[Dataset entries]
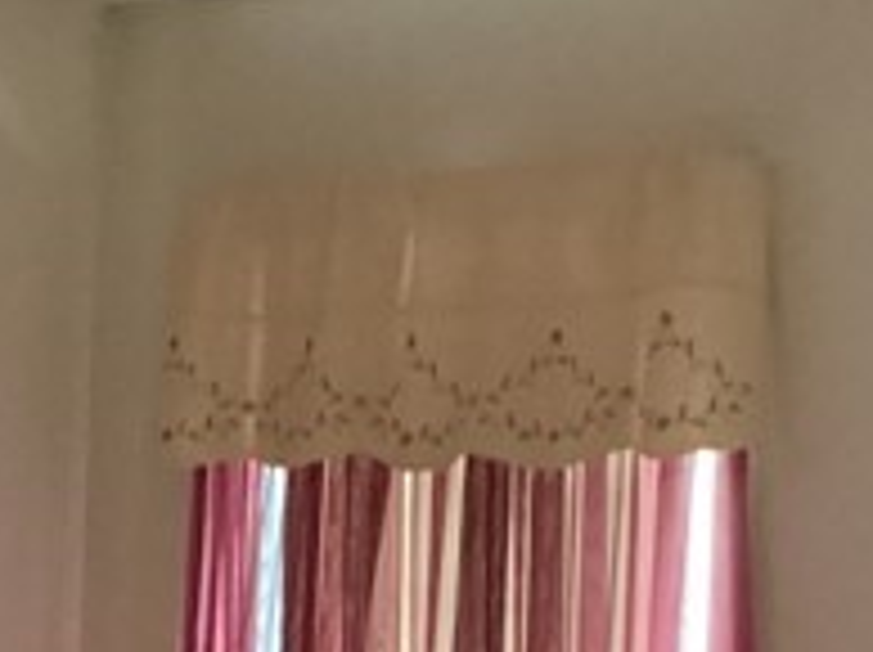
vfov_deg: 8.8
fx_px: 4131
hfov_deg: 11.9
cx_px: 18
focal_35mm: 164
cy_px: 994
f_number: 2.4
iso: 640
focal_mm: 3.3
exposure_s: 1/30
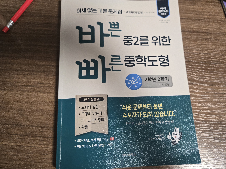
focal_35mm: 23
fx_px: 150
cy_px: 84
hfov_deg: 73.9
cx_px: 113
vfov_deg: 58.9
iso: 400
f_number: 1.8
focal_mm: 5.4
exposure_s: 1/120
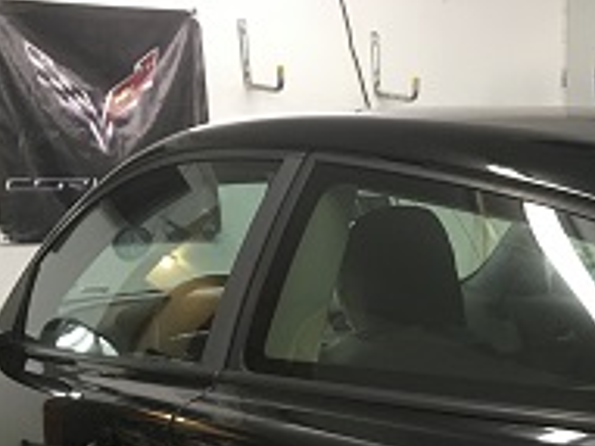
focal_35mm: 70
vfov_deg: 19.8
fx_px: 1202
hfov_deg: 26.4
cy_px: 532
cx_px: 586
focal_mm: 4.15
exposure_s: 1/30
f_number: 2.2
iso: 100
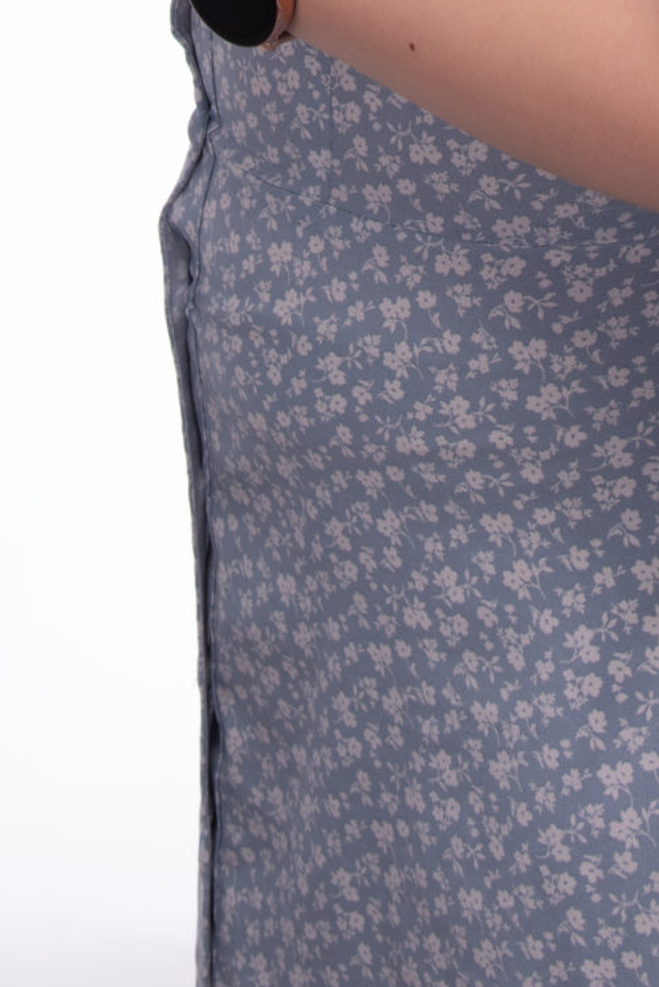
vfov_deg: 16.3
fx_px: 3019
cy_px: -660
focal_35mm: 110
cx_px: 641
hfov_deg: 12.3
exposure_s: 1/200
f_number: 8
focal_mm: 32
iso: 64
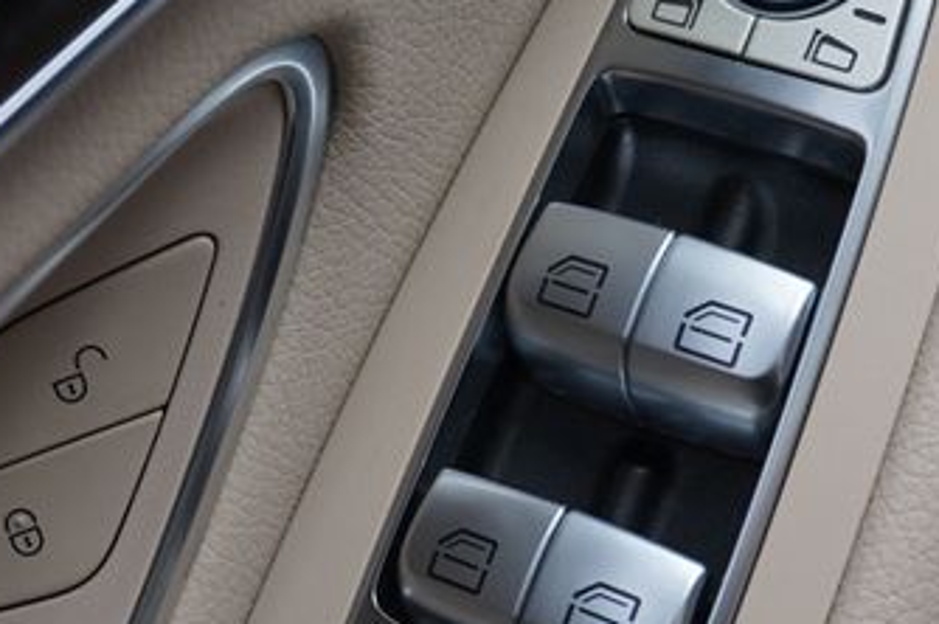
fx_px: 2397
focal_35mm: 92
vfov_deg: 14.8
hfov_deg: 22.2
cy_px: 306
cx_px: 503
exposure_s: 1/60
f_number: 5
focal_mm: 32
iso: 250
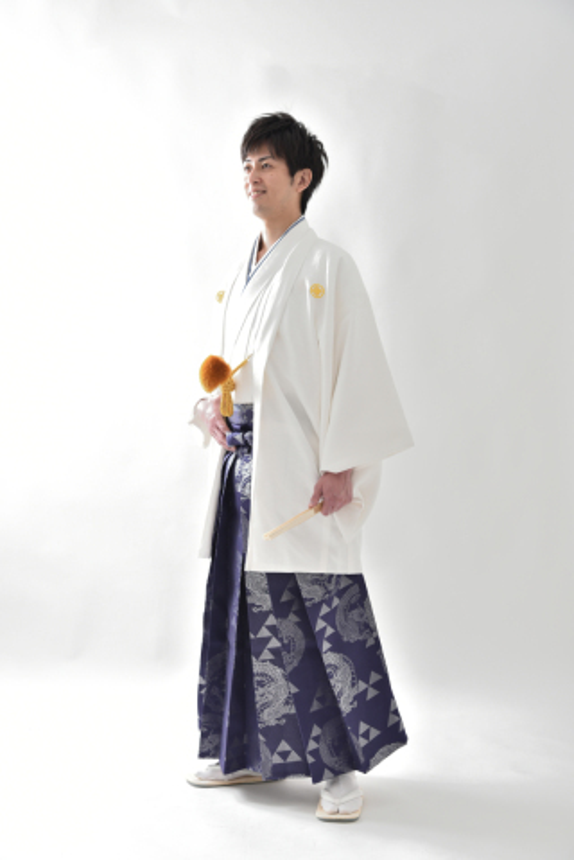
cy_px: 430
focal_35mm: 52
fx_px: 1242
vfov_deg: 38.2
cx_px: 287
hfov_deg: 26.0
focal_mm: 52
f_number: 6.3
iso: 320
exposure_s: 1/125
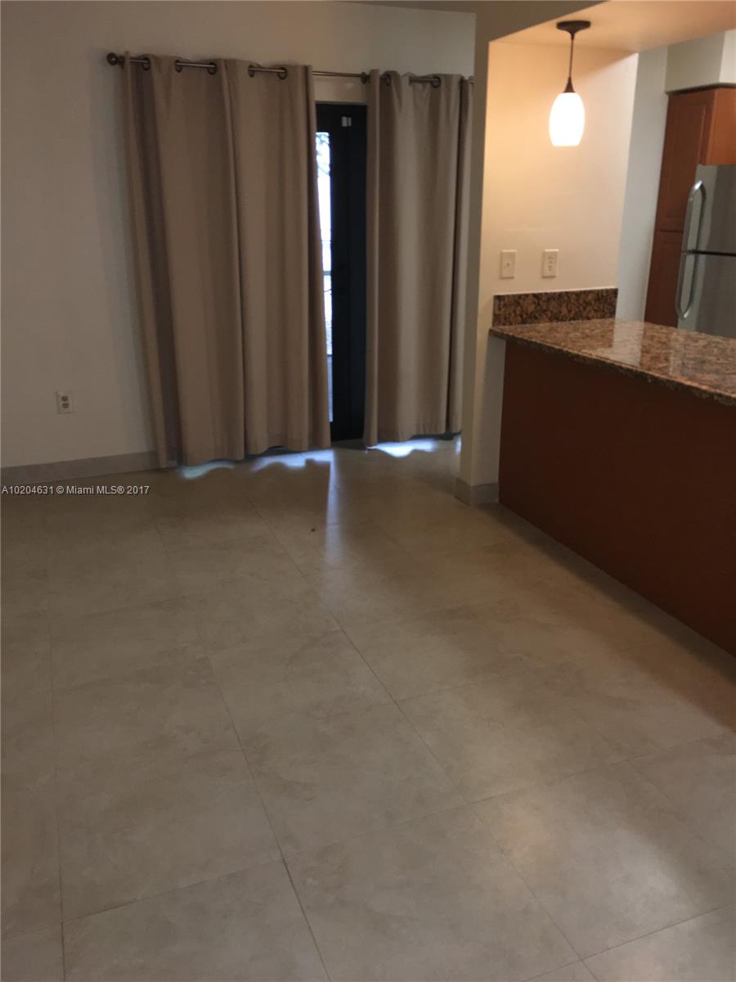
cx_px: 368
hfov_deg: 48.2
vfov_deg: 61.7
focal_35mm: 29
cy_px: 491
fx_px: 822
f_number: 2.2
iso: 64
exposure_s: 1/30
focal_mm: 4.15
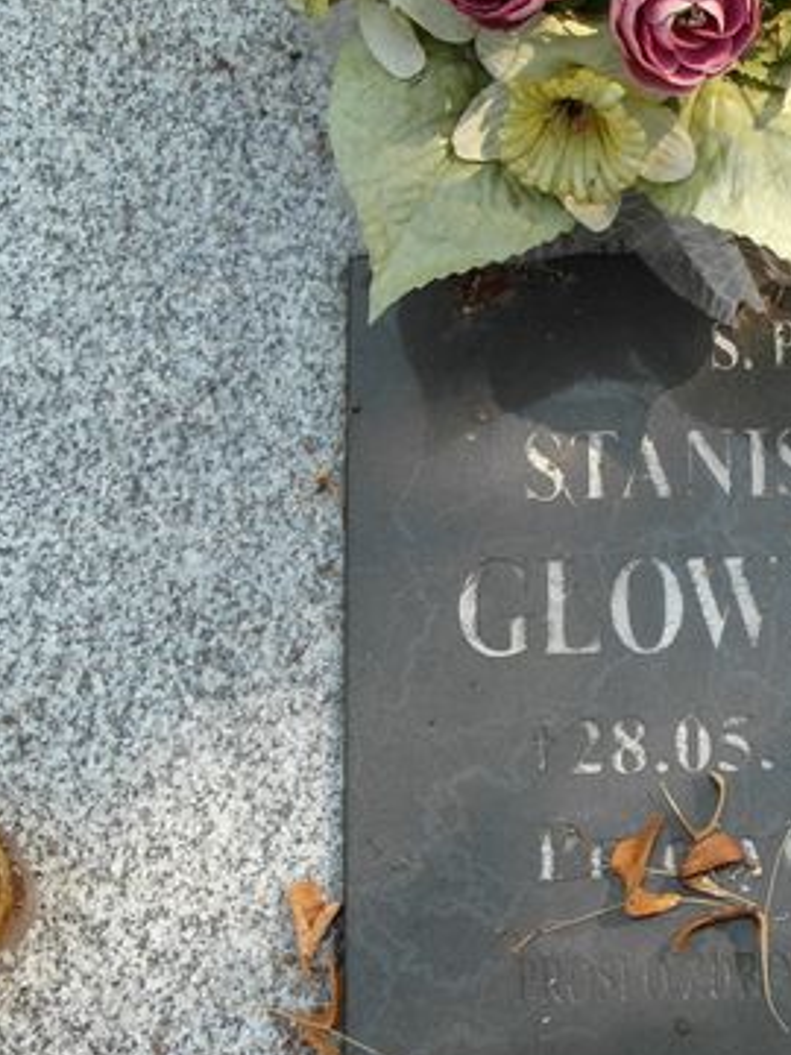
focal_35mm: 64
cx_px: 855
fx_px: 1950
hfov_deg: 21.8
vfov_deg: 30.1
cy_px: 671
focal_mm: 7.8
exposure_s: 1/180
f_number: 3.7
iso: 80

__Exercise__. Return only the lines running from the start of the entries above to the line that contains "fx_px: 1202", inclusive, and omit every picture.

__Task result__.
vfov_deg: 8.8
fx_px: 4131
hfov_deg: 11.9
cx_px: 18
focal_35mm: 164
cy_px: 994
f_number: 2.4
iso: 640
focal_mm: 3.3
exposure_s: 1/30
focal_35mm: 23
fx_px: 150
cy_px: 84
hfov_deg: 73.9
cx_px: 113
vfov_deg: 58.9
iso: 400
f_number: 1.8
focal_mm: 5.4
exposure_s: 1/120
focal_35mm: 70
vfov_deg: 19.8
fx_px: 1202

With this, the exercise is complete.